Les clausules finales des motifs 1, 2, 3, et 4 font entendre la sensible
(elle est entendue à la 7ème supérieure dans la formule 2, et la mélodie
retombe tout de suíte dans son «ambitus» par un saut de sixte). La
cinquième formule ne fait pas entendre la sensible, elle est en marche
vers la modulation à la quinte qui vient à la 6ème formule, et qui
donne absolument l'impression d'une modulation moderne à la dominante.

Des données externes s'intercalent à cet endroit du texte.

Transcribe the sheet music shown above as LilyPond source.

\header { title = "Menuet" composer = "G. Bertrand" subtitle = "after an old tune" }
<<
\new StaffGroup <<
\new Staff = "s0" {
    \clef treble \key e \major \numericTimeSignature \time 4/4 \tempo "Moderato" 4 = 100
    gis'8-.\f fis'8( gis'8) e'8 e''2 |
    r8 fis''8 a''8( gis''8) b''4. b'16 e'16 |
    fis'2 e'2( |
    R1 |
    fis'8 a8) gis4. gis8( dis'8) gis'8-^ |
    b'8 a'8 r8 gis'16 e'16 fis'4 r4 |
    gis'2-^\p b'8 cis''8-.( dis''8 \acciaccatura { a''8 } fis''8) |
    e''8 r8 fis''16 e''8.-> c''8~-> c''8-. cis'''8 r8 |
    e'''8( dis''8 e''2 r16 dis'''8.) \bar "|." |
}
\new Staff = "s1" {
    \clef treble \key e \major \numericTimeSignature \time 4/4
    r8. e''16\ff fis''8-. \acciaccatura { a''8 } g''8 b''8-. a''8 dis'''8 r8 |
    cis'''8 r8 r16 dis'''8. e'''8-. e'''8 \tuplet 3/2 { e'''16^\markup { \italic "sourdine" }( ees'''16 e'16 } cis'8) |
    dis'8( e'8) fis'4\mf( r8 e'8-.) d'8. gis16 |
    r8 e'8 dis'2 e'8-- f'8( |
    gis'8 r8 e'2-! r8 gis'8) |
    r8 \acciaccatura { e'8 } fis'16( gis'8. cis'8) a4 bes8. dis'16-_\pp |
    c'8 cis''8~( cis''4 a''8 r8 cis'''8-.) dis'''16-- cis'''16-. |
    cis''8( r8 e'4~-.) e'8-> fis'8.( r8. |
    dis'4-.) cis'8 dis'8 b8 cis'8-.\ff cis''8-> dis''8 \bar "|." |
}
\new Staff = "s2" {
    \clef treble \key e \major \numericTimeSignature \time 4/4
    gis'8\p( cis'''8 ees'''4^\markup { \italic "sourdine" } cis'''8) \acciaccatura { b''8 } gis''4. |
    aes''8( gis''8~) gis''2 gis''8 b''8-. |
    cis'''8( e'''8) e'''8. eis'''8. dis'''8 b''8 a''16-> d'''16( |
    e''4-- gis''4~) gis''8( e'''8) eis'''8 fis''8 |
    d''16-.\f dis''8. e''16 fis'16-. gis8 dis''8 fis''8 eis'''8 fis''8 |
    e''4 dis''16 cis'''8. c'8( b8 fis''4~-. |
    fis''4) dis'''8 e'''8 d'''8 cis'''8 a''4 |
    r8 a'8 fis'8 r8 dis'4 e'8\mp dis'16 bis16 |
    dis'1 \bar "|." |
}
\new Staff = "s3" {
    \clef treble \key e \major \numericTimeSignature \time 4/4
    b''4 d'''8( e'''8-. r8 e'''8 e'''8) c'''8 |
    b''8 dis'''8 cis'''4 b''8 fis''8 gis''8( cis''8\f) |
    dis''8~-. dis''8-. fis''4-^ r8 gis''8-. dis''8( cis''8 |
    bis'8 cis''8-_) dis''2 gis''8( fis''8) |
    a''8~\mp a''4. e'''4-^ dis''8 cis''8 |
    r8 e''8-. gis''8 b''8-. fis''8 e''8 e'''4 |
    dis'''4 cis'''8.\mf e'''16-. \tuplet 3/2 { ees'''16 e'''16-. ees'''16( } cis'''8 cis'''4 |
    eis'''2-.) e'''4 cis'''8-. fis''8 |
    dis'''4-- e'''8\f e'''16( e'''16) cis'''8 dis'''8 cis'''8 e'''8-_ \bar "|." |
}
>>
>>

La formule 7 est encore à la quinte, mais elle a retrouvé, dans la
clausule finale, le bémol qui ramène au fa. Toute cette pièce contient
un nombre considérable de sauts d'octave et de sixte; en outre, avec des artífices, on recouvre sans arrêt des chemins inaccessibles au
plain-chant classique. Nous sommes en pleine période d'innovations, et l'imagination du compositeur a pu donner libre cours à une fantaisie
pleine de charme et d'imprévu. Si l'on pouvait se permettre un
rapprochement de textes très différents, j'assimilerais cette
composition, pour son allure un peu pompeuse, aussi bien que pour tous
ces détails de construction, aux pièces de Du Mont (1610-1684) dont
certaines, non sans valeur, sont encore au répertoire des églises
françaises.
Il m'est impossible de terminer cet article sans dire à quel
point je suis reconnaissante de l'accueil bienveillant qui m'a été fait
par les autorités d'Aveiro, et aussi par Mr. da Rocha Madahil, historien
qui parfaitement connaît tout ce qui concerne le Monastère de Jésus. L'amitié dévouée qui m'avait conduite à Aveiro, et qui y a facilité
mon travail, trouvera ici sa part de ma gratitude.
Je ne puis dire d'ailleurs à quel point j'ai été touchée de la
bienveillance dont j'ai été l'objet, de toutes parts, pendant le voyage
d'études que j'achève ces jours-ci. Je suis heureuse que l'occasion me soit offerte de redire le souvenir que je garde du
lumineux pays ou l'on a si bien compris et aidé mon travail.